Eberhard Müller’s voice rose to a fever pitch as he spoke about local, seasonal food recently with WNYC’s Amy Eddings.
“You’re doing yourself a favor, you’re doing the environment a favor, by eating locally and by eating a product that’s really, really in season,” said the former chef at Lutece and Le Bernardin. His voice lowered as he reigned in his passion for seasonal food. “We don’t eat potatoes in January or February. We don’t eat basil in January or February. It’s not right. It isn’t meant to be.”
Instead, the time to eat basil is now — when it’s in season and can be paired with its seasonal counterpart, tomatoes.
With his wife, Paulette Satur, Müller runs Satur Farms on the North Fork of Long Island. (Satur and Müller below, photographed by Shonna Valeska.) The farm specializes in salad greens and supplies some of the city’s top restaurant with traditional Genovese basil, as well as green and purple micro-basil.
Satur explained that basil grown on a window sill won’t have the intensity of flavor as the plants grown in the field. “The leaves will be a little softer because it’s not getting the intense light, it’s not getting the wind,” she said. “It’s like grapes. It’s almost like the grapes have to struggle to develop their flavors.”

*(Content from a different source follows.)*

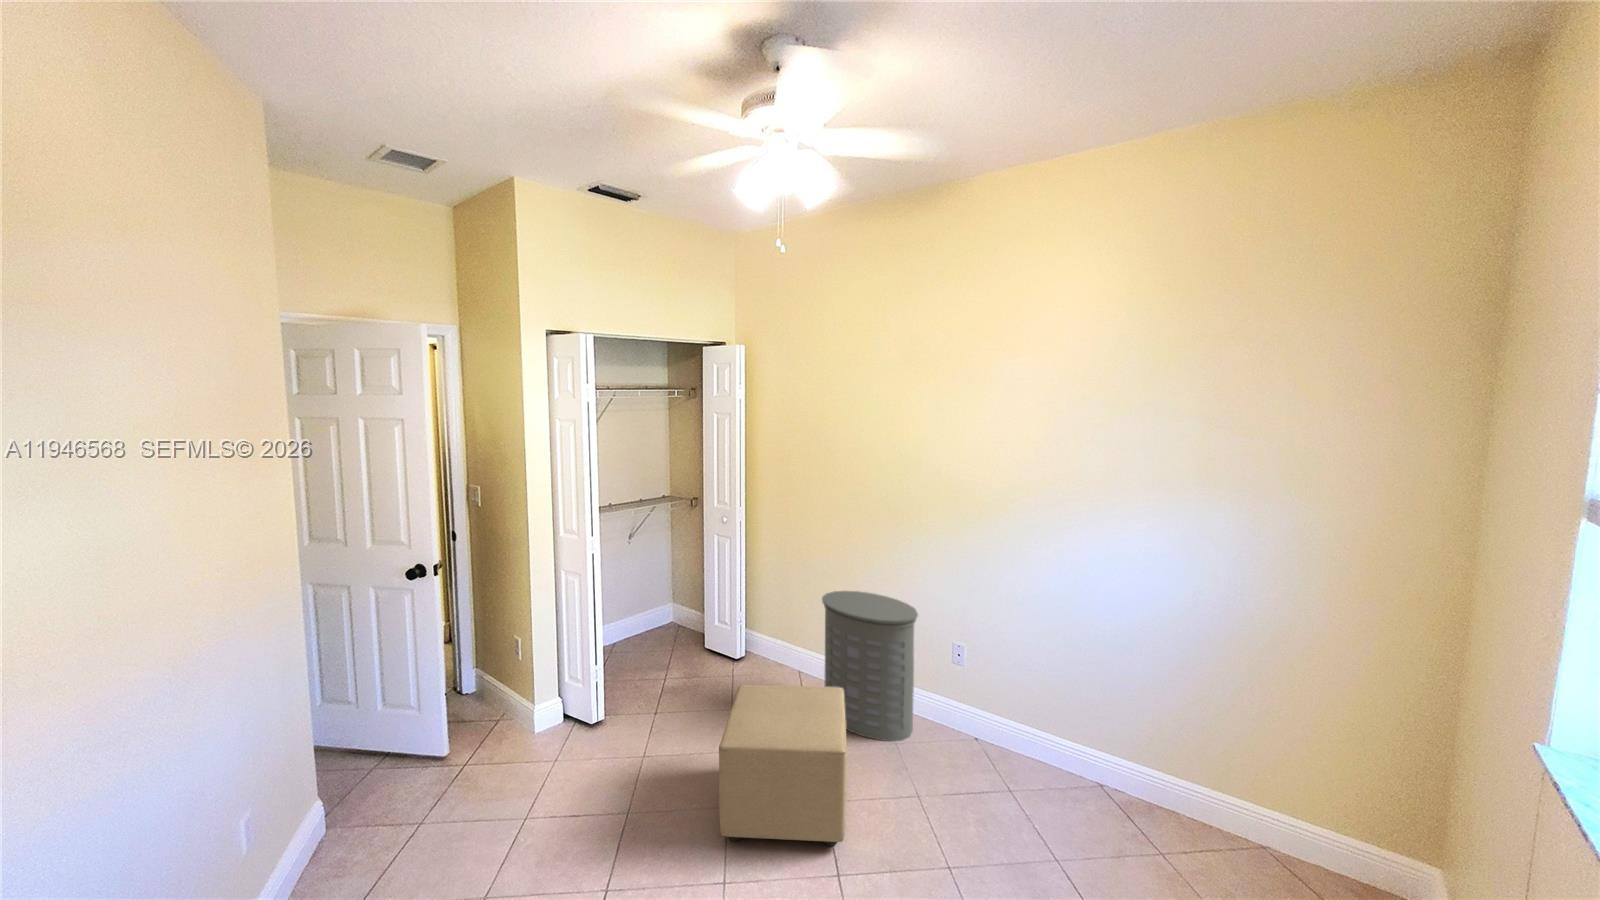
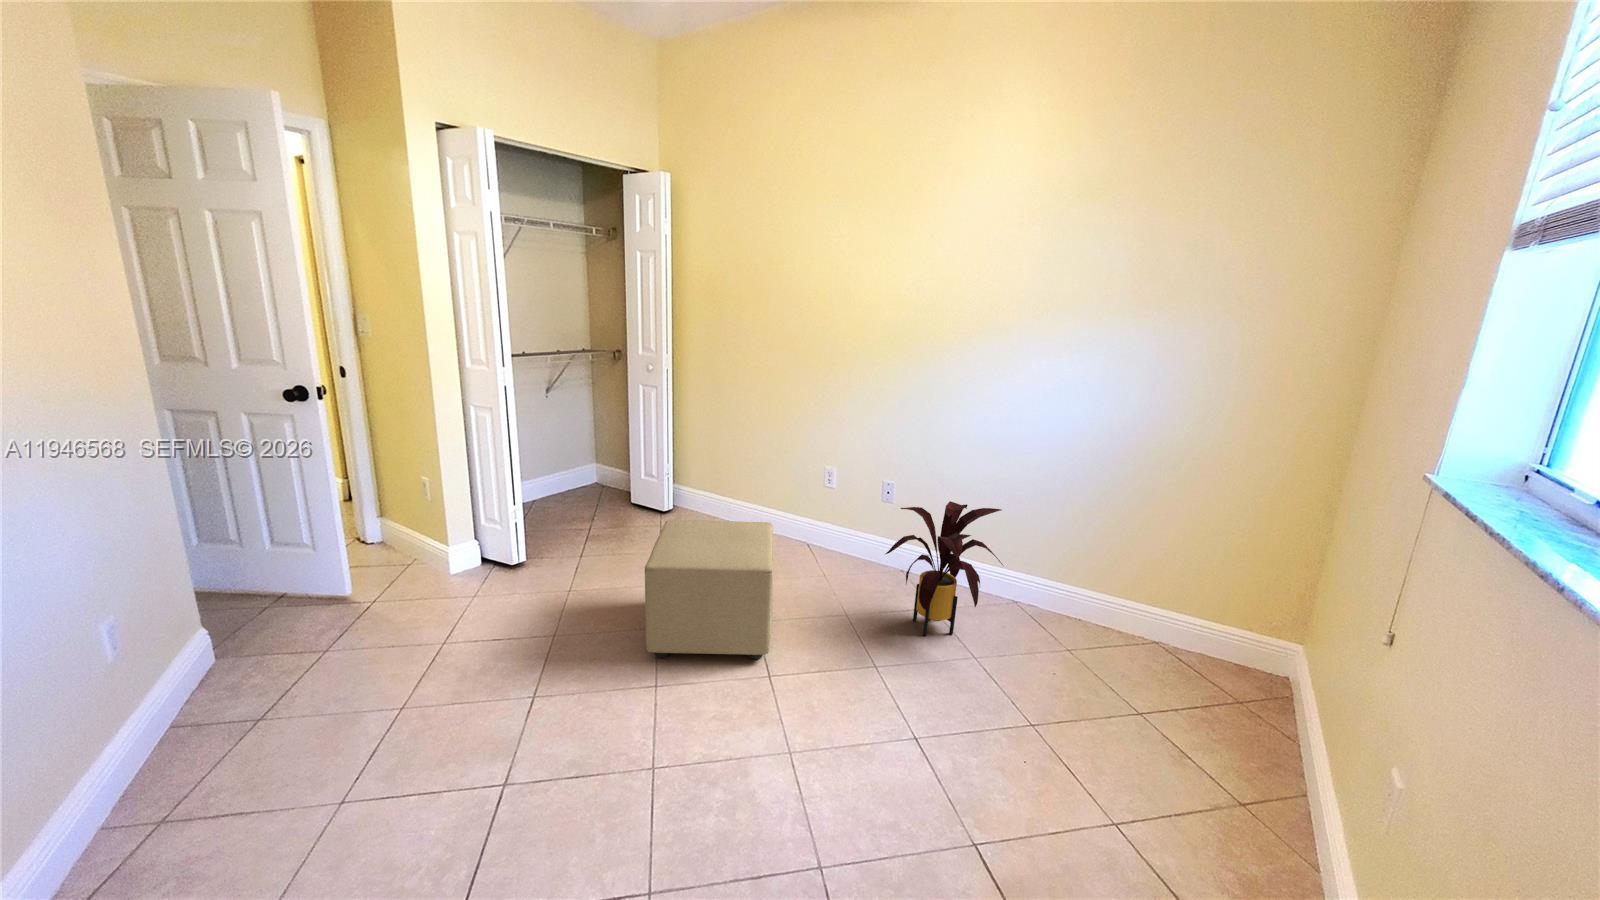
laundry hamper: present [822,591,918,741] -> none [753,439,850,580]
house plant: none [959,665,1089,818] -> present [886,501,1003,636]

The trick, however, is not to water right before harvesting. Müller divulged the secret as to why Satur Farms’ wild arugula is particularly flavorful: They don’t water two days before harvesting. “It’s the same thing in potted plants,” he said. “Potted plants you don’t want to water two hours before you clip them. You water the night before and then you snip them for lunch.”
Müller also noted that the biggest difference in the city’s food industry, for chefs and homecooks alike, is availability. Not only are there many more local farms supplying fresh produce to New York City’s restaurants, the variety of vegetables available has grown, as well.
Try a recipe for grilled tomatillo and purple basil salsa, below.
Grilled Tomatillo and Purple Basil Salsa
from Food and Wine
- 1 pound tomatillos, husked
- 1 large ear of corn, shucked
- 1 small red onion, sliced 1/3 inch thick
- 4 slices of bacon
- 1 garlic clove, minced
- 1/2 chipotle chile in adobo, minced
- 1/4 cup torn purple basil leaves
- Salt and freshly ground pepper
1. Light a grill or preheat a grill pan. Grill the tomatillos and corn over a moderately hot fire or moderate heat until lightly charred all over, about 4 minutes per side. Transfer to a plate. Grill the onion slices until lightly charred, about 3 minutes per side. Remove the charred skins from the tomatillos and quarter them. Slice the corn kernels off the cob. Cut the onion into 1/4-inch dice.
2. In a skillet, fry the bacon until crisp. Drain on paper towels and coarsely chop. In a bowl, combine the garlic with the chipotle, then stir in the tomatillos, corn, onion and bacon. Fold in the purple basil, season with salt and pepper and serve.